» **EXERCISE REQUIREMENTS**: Everything in the listing below should be repeated exactly, apart from the pictures.

──────

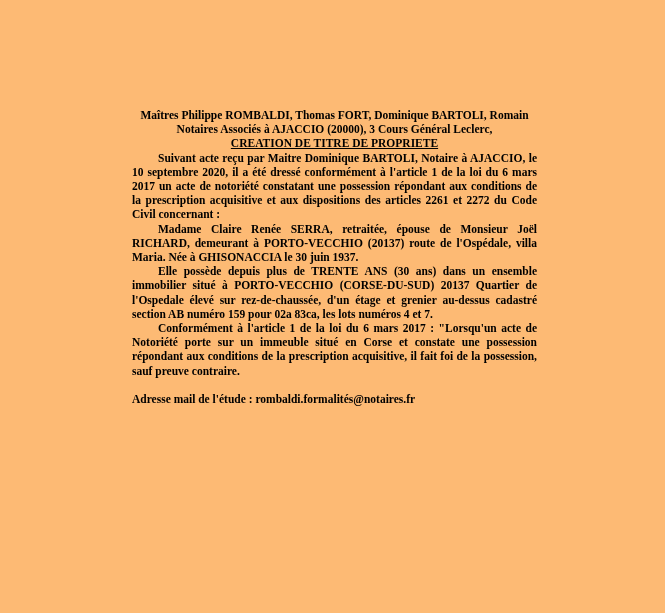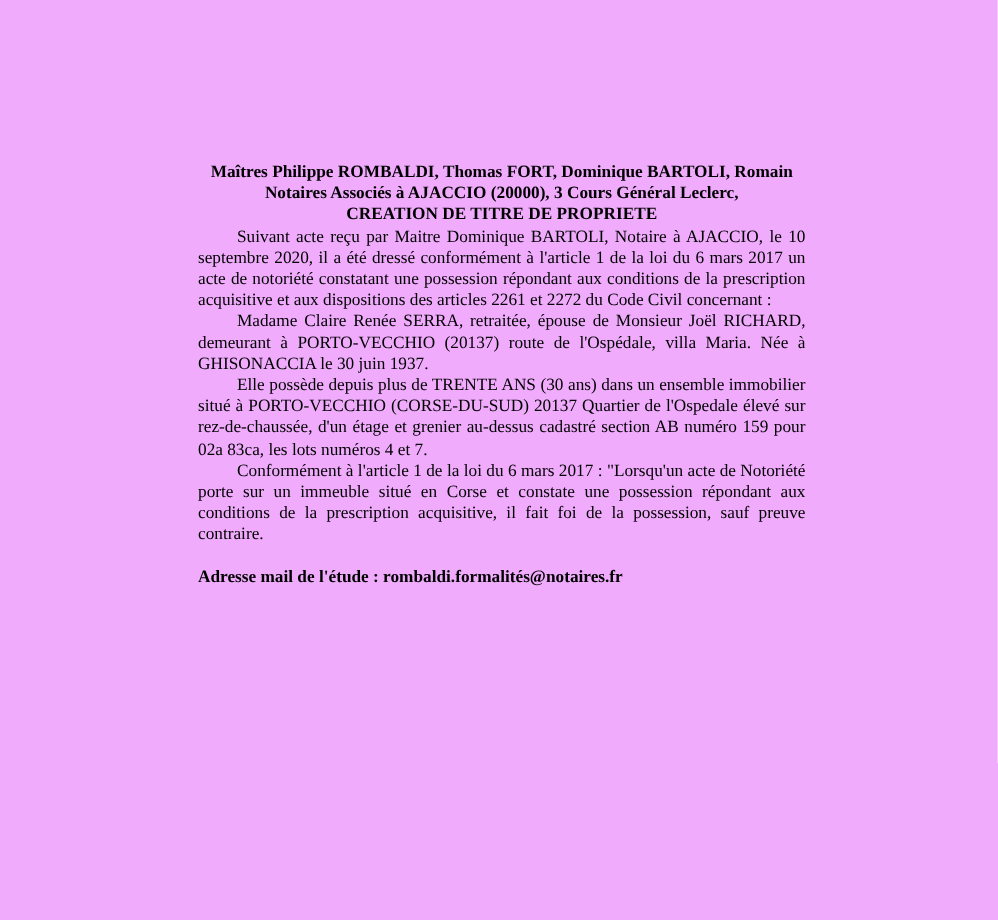--- a/index.html
+++ b/index.html
@@ -11,40 +11,41 @@
     height: 613px;
     background: #ffffff;
     font-family: "Liberation Serif", "DejaVu Serif", serif;
     color: #000000;
     overflow: hidden;
   }
   .page {
     position: relative;
     width: 665px;
     height: 613px;
-    background: #f0abfc;
+    background: #fdba74;
     box-sizing: border-box;
   }
   .doc-body {
     position: absolute;
     left: 132px;
     top: 108px;
     width: 405px;
   }
   .line-center {
     text-align: center;
     font-weight: bold;
     font-size: 11.5px;
     line-height: 14.2px;
   }
   .heading-underline {
+    text-decoration: underline;
   }
   .para {
     text-align: justify;
-    font-weight: normal;
+    font-weight: bold;
     font-size: 11.5px;
     line-height: 14.2px;
     text-indent: 26px;
     margin: 0;
   }
   .block-head {
     margin-bottom: 0;
   }
   .mail-line {
     font-weight: bold;

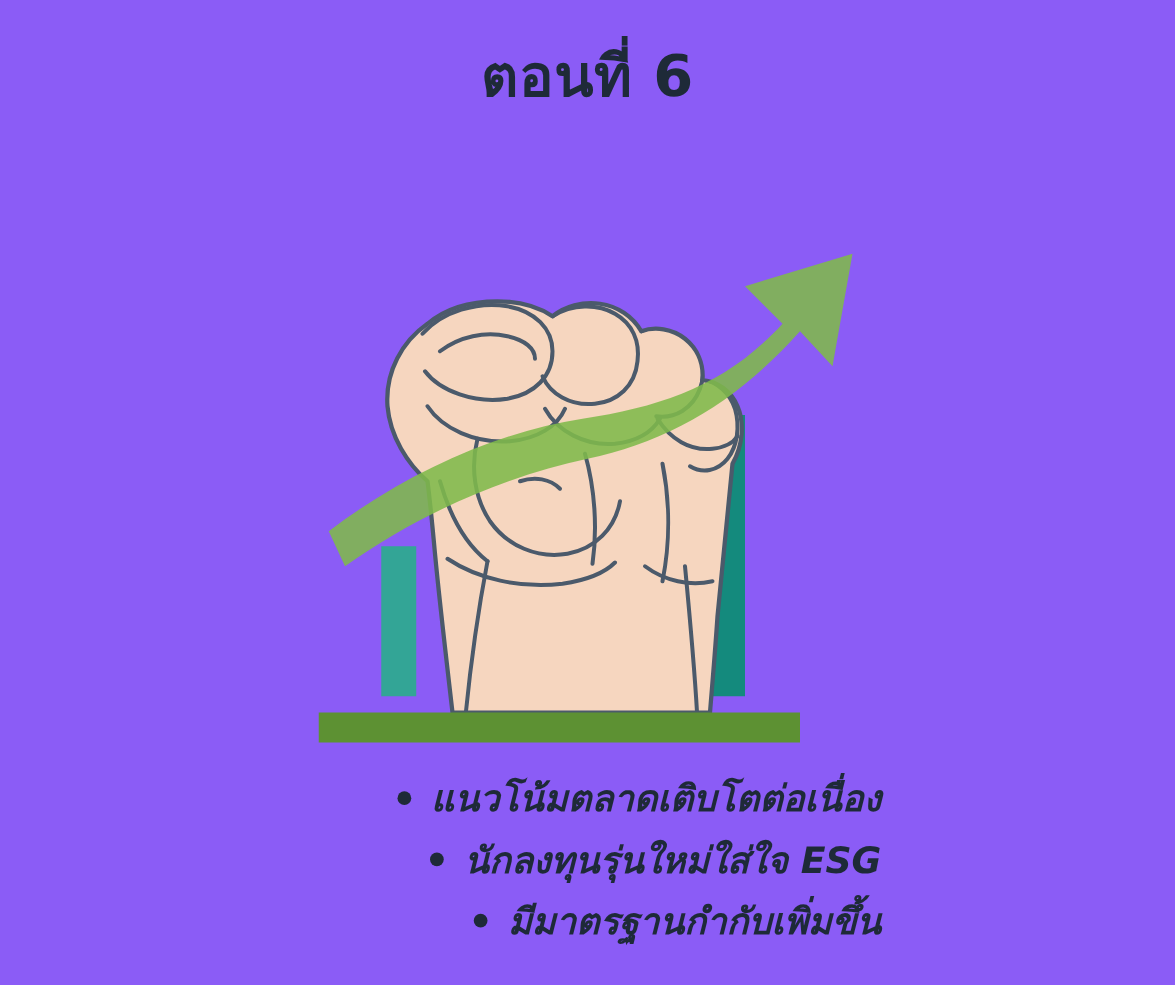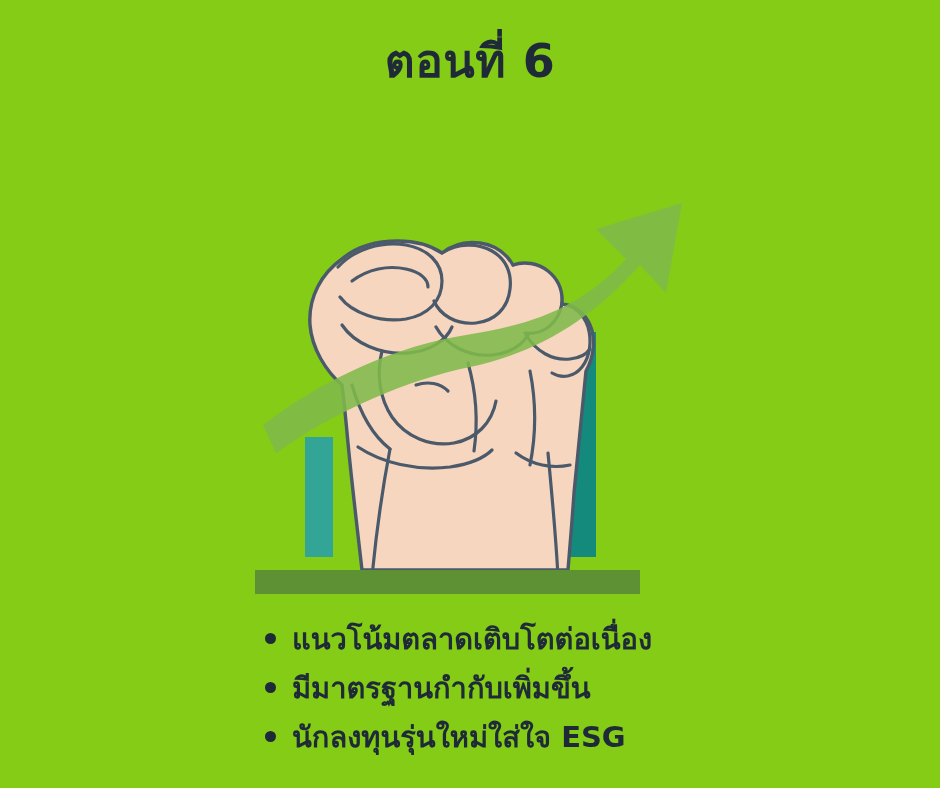--- a/index.html
+++ b/index.html
@@ -6,21 +6,21 @@
   html, body {
     margin: 0;
     padding: 0;
     background: #efe2d1;
   }
 
   #slide {
     position: relative;
     width: 940px;
     height: 788px;
-    background: #84cc16;
+    background: #8b5cf6;
     overflow: hidden;
     font-family: "DejaVu Sans", "Liberation Sans", sans-serif;
   }
 
   
   #heading {
     position: absolute;
     left: 0;
     top: 36px;
     width: 940px;
@@ -62,25 +62,26 @@
   #bullets {
     position: absolute;
     left: 0;
     top: 618px;
     width: 940px;
   }
 
   .bullet-row {
     display: flex;
     align-items: flex-start;
-    justify-content: flex-start;
+    justify-content: flex-end;
     width: 470px;
     margin: 0 auto 6px auto;
     padding-left: 30px;
     box-sizing: border-box;
+    font-style: italic;
   }
 
   .bullet-dot {
     flex: 0 0 auto;
     width: 11px;
     height: 11px;
     border-radius: 50%;
     background: #1e2a38;
     margin-top: 15px;
     margin-right: 16px;
@@ -208,21 +209,21 @@
     </svg>
   </div>
 
   <div id="bullets">
     <div class="bullet-row">
       <span class="bullet-dot"></span>
       <span class="bullet-text">แนวโน้มตลาดเติบโตต่อเนื่อง</span>
     </div>
     <div class="bullet-row">
       <span class="bullet-dot"></span>
-      <span class="bullet-text">มีมาตรฐานกำกับเพิ่มขึ้น</span>
+      <span class="bullet-text">นักลงทุนรุ่นใหม่ใส่ใจ ESG</span>
     </div>
     <div class="bullet-row">
       <span class="bullet-dot"></span>
-      <span class="bullet-text">นักลงทุนรุ่นใหม่ใส่ใจ ESG</span>
+      <span class="bullet-text">มีมาตรฐานกำกับเพิ่มขึ้น</span>
     </div>
   </div>
 
 </div>
 
 </body></html>

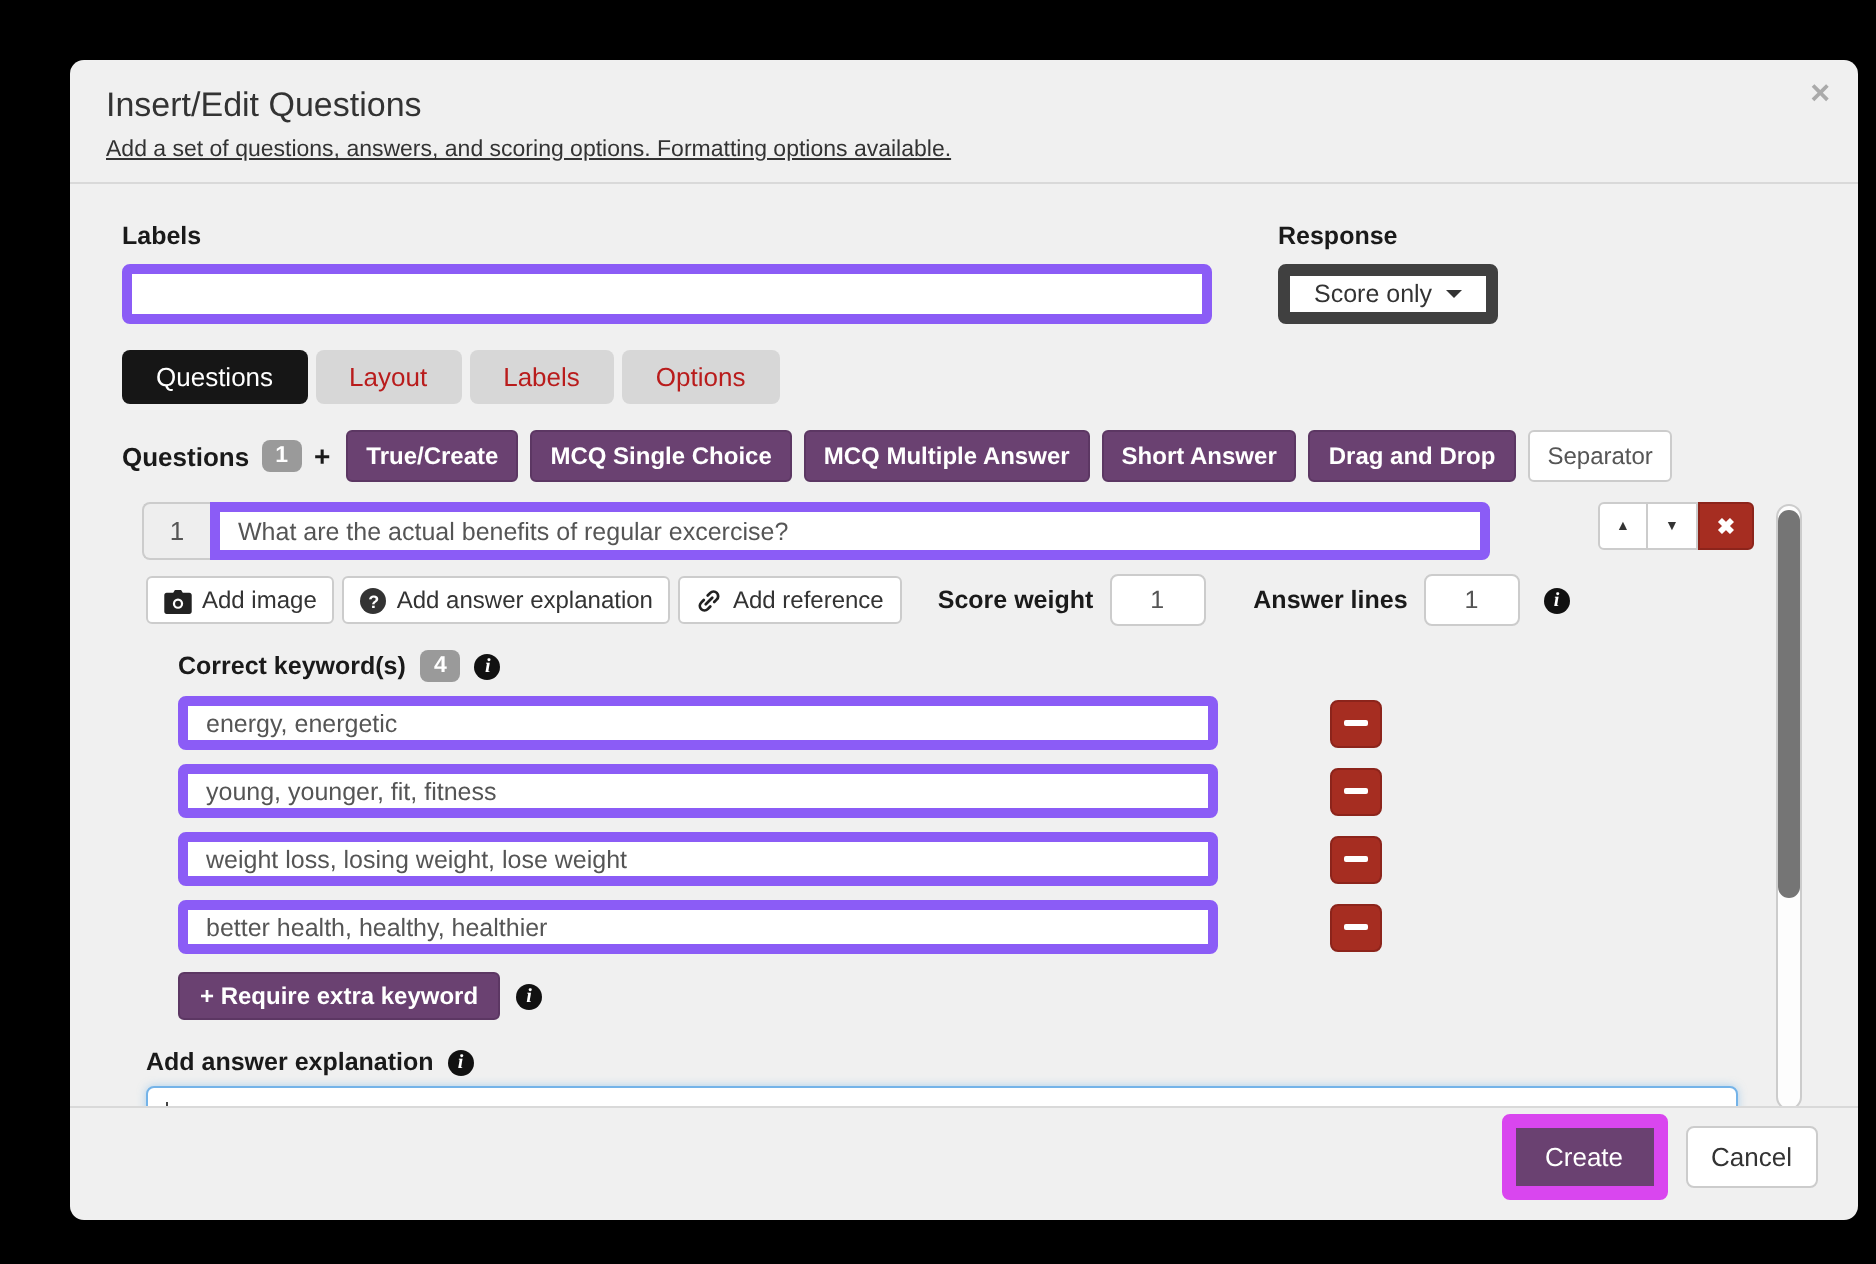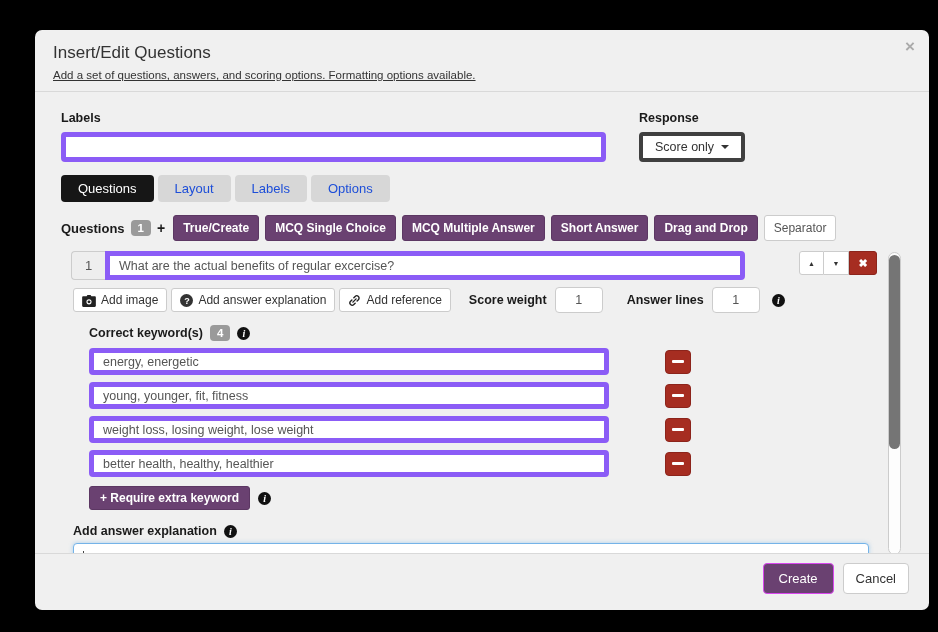--- a/index.html
+++ b/index.html
@@ -17,27 +17,27 @@
 
   
   .modal-body { flex:1 1 auto; padding:19px 26px 0 26px; position:relative; overflow:hidden; }
 
   .row1 { display:flex; }
   .col-title { width:545px; }
   .col-response { margin-left:33px; }
   .field-label { font-size:12.5px; font-weight:700; color:#1a1a1a; margin-bottom:7px; }
   .text-input { width:100%; height:30px; background:#fff; border:5px solid #8b5cf6; border-radius:4px;
                 font-family:"Liberation Sans",sans-serif; font-size:12.5px; color:#555; padding:0 9px; outline:none; }
-  .dropdown-btn { height:30px; background:#fff; border:4px solid #404040; border-radius:4px; padding:0 12px;
+  .dropdown-btn { height:30px; background:#fff; border:6px solid #404040; border-radius:4px; padding:0 12px;
                   font-size:12.5px; color:#333; display:inline-flex; align-items:center; gap:7px; cursor:pointer; }
   .caret-down { width:0; height:0; border-left:4px solid transparent; border-right:4px solid transparent; border-top:4px solid #333; display:inline-block; }
 
   
   .tabs { display:flex; gap:4px; margin-top:13px; }
-  .tab { font-size:13px; padding:6px 17px; border-radius:4px; background:#d7d7d7; color:#1d4ed8; cursor:pointer; }
+  .tab { font-size:13px; padding:6px 17px; border-radius:4px; background:#d7d7d7; color:#b91c1c; cursor:pointer; }
   .tab.active { background:#161616; color:#fff; }
 
   
   .qbar { display:flex; align-items:center; gap:6px; margin-top:13px; }
   .qbar-label { font-size:13px; font-weight:700; color:#1a1a1a; }
   .count-badge { background:#9a9a9a; color:#fff; font-size:11.5px; font-weight:700; border-radius:4px; padding:2px 7px; }
   .plus-btn { font-size:14px; font-weight:700; color:#1a1a1a; cursor:pointer; margin-right:2px; }
   .type-btn { background:#6a4171; color:#fff; font-size:12px; font-weight:600; padding:5px 9px; border-radius:3px; border:1px solid #5c3763; cursor:pointer; white-space:nowrap; }
   .type-btn.plain { background:#fff; color:#555; border:1px solid #ccc; font-weight:400; }
 
@@ -84,21 +84,21 @@
                border:1px solid #74b3e8; border-radius:4px; box-shadow:0 0 4px rgba(102,175,233,.5); }
   .text-cursor { position:absolute; left:9px; top:7px; width:1px; height:14px; background:#444; }
 
   
   .vscrollbar { position:absolute; right:2px; top:1px; width:13px; height:303px; background:#fdfdfd;
                 border:1px solid #ccc; border-radius:7px; }
   .vthumb { position:absolute; left:0px; top:2px; width:11px; height:194px; background:#757575; border-radius:6px; }
 
   
   .modal-footer { flex:0 0 57px; border-top:1px solid #d9d9d9; display:flex; align-items:center; justify-content:flex-end; padding:0 20px 8px 20px; gap:9px; }
-  .btn-create { background:#6a4171; border:1px solid #d946ef; color:#fff; font-size:13px; padding:7px 15px; border-radius:4px; cursor:pointer; }
+  .btn-create { background:#6a4171; border:7px solid #d946ef; color:#fff; font-size:13px; padding:7px 15px; border-radius:4px; cursor:pointer; }
   .btn-cancel { background:#fff; border:1px solid #ccc; color:#333; font-size:13px; padding:7px 12px; border-radius:4px; cursor:pointer; }
 
   .icon-svg { display:inline-block; vertical-align:-2px; }
   .q-circle { width:13px; height:13px; border-radius:50%; background:#333; color:#fff; font-size:9px; font-weight:700;
               display:inline-flex; align-items:center; justify-content:center; }
 </style>
 </head>
 <body>
 
 <div class="modal">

──────

» **RESULT BELOW**:
--- a/index.html
+++ b/index.html
@@ -11,40 +11,41 @@
     height: 613px;
     background: #ffffff;
     font-family: "Liberation Serif", "DejaVu Serif", serif;
     color: #000000;
     overflow: hidden;
   }
   .page {
     position: relative;
     width: 665px;
     height: 613px;
-    background: #f0abfc;
+    background: #fdba74;
     box-sizing: border-box;
   }
   .doc-body {
     position: absolute;
     left: 132px;
     top: 108px;
     width: 405px;
   }
   .line-center {
     text-align: center;
     font-weight: bold;
     font-size: 11.5px;
     line-height: 14.2px;
   }
   .heading-underline {
+    text-decoration: underline;
   }
   .para {
     text-align: justify;
-    font-weight: normal;
+    font-weight: bold;
     font-size: 11.5px;
     line-height: 14.2px;
     text-indent: 26px;
     margin: 0;
   }
   .block-head {
     margin-bottom: 0;
   }
   .mail-line {
     font-weight: bold;

--- a/index.html
+++ b/index.html
@@ -6,21 +6,21 @@
   html, body {
     margin: 0;
     padding: 0;
     background: #efe2d1;
   }
 
   #slide {
     position: relative;
     width: 940px;
     height: 788px;
-    background: #84cc16;
+    background: #8b5cf6;
     overflow: hidden;
     font-family: "DejaVu Sans", "Liberation Sans", sans-serif;
   }
 
   
   #heading {
     position: absolute;
     left: 0;
     top: 36px;
     width: 940px;
@@ -62,25 +62,26 @@
   #bullets {
     position: absolute;
     left: 0;
     top: 618px;
     width: 940px;
   }
 
   .bullet-row {
     display: flex;
     align-items: flex-start;
-    justify-content: flex-start;
+    justify-content: flex-end;
     width: 470px;
     margin: 0 auto 6px auto;
     padding-left: 30px;
     box-sizing: border-box;
+    font-style: italic;
   }
 
   .bullet-dot {
     flex: 0 0 auto;
     width: 11px;
     height: 11px;
     border-radius: 50%;
     background: #1e2a38;
     margin-top: 15px;
     margin-right: 16px;
@@ -208,21 +209,21 @@
     </svg>
   </div>
 
   <div id="bullets">
     <div class="bullet-row">
       <span class="bullet-dot"></span>
       <span class="bullet-text">แนวโน้มตลาดเติบโตต่อเนื่อง</span>
     </div>
     <div class="bullet-row">
       <span class="bullet-dot"></span>
-      <span class="bullet-text">มีมาตรฐานกำกับเพิ่มขึ้น</span>
+      <span class="bullet-text">นักลงทุนรุ่นใหม่ใส่ใจ ESG</span>
     </div>
     <div class="bullet-row">
       <span class="bullet-dot"></span>
-      <span class="bullet-text">นักลงทุนรุ่นใหม่ใส่ใจ ESG</span>
+      <span class="bullet-text">มีมาตรฐานกำกับเพิ่มขึ้น</span>
     </div>
   </div>
 
 </div>
 
 </body></html>

--- a/index.html
+++ b/index.html
@@ -17,27 +17,27 @@
 
   
   .modal-body { flex:1 1 auto; padding:19px 26px 0 26px; position:relative; overflow:hidden; }
 
   .row1 { display:flex; }
   .col-title { width:545px; }
   .col-response { margin-left:33px; }
   .field-label { font-size:12.5px; font-weight:700; color:#1a1a1a; margin-bottom:7px; }
   .text-input { width:100%; height:30px; background:#fff; border:5px solid #8b5cf6; border-radius:4px;
                 font-family:"Liberation Sans",sans-serif; font-size:12.5px; color:#555; padding:0 9px; outline:none; }
-  .dropdown-btn { height:30px; background:#fff; border:4px solid #404040; border-radius:4px; padding:0 12px;
+  .dropdown-btn { height:30px; background:#fff; border:6px solid #404040; border-radius:4px; padding:0 12px;
                   font-size:12.5px; color:#333; display:inline-flex; align-items:center; gap:7px; cursor:pointer; }
   .caret-down { width:0; height:0; border-left:4px solid transparent; border-right:4px solid transparent; border-top:4px solid #333; display:inline-block; }
 
   
   .tabs { display:flex; gap:4px; margin-top:13px; }
-  .tab { font-size:13px; padding:6px 17px; border-radius:4px; background:#d7d7d7; color:#1d4ed8; cursor:pointer; }
+  .tab { font-size:13px; padding:6px 17px; border-radius:4px; background:#d7d7d7; color:#b91c1c; cursor:pointer; }
   .tab.active { background:#161616; color:#fff; }
 
   
   .qbar { display:flex; align-items:center; gap:6px; margin-top:13px; }
   .qbar-label { font-size:13px; font-weight:700; color:#1a1a1a; }
   .count-badge { background:#9a9a9a; color:#fff; font-size:11.5px; font-weight:700; border-radius:4px; padding:2px 7px; }
   .plus-btn { font-size:14px; font-weight:700; color:#1a1a1a; cursor:pointer; margin-right:2px; }
   .type-btn { background:#6a4171; color:#fff; font-size:12px; font-weight:600; padding:5px 9px; border-radius:3px; border:1px solid #5c3763; cursor:pointer; white-space:nowrap; }
   .type-btn.plain { background:#fff; color:#555; border:1px solid #ccc; font-weight:400; }
 
@@ -84,21 +84,21 @@
                border:1px solid #74b3e8; border-radius:4px; box-shadow:0 0 4px rgba(102,175,233,.5); }
   .text-cursor { position:absolute; left:9px; top:7px; width:1px; height:14px; background:#444; }
 
   
   .vscrollbar { position:absolute; right:2px; top:1px; width:13px; height:303px; background:#fdfdfd;
                 border:1px solid #ccc; border-radius:7px; }
   .vthumb { position:absolute; left:0px; top:2px; width:11px; height:194px; background:#757575; border-radius:6px; }
 
   
   .modal-footer { flex:0 0 57px; border-top:1px solid #d9d9d9; display:flex; align-items:center; justify-content:flex-end; padding:0 20px 8px 20px; gap:9px; }
-  .btn-create { background:#6a4171; border:1px solid #d946ef; color:#fff; font-size:13px; padding:7px 15px; border-radius:4px; cursor:pointer; }
+  .btn-create { background:#6a4171; border:7px solid #d946ef; color:#fff; font-size:13px; padding:7px 15px; border-radius:4px; cursor:pointer; }
   .btn-cancel { background:#fff; border:1px solid #ccc; color:#333; font-size:13px; padding:7px 12px; border-radius:4px; cursor:pointer; }
 
   .icon-svg { display:inline-block; vertical-align:-2px; }
   .q-circle { width:13px; height:13px; border-radius:50%; background:#333; color:#fff; font-size:9px; font-weight:700;
               display:inline-flex; align-items:center; justify-content:center; }
 </style>
 </head>
 <body>
 
 <div class="modal">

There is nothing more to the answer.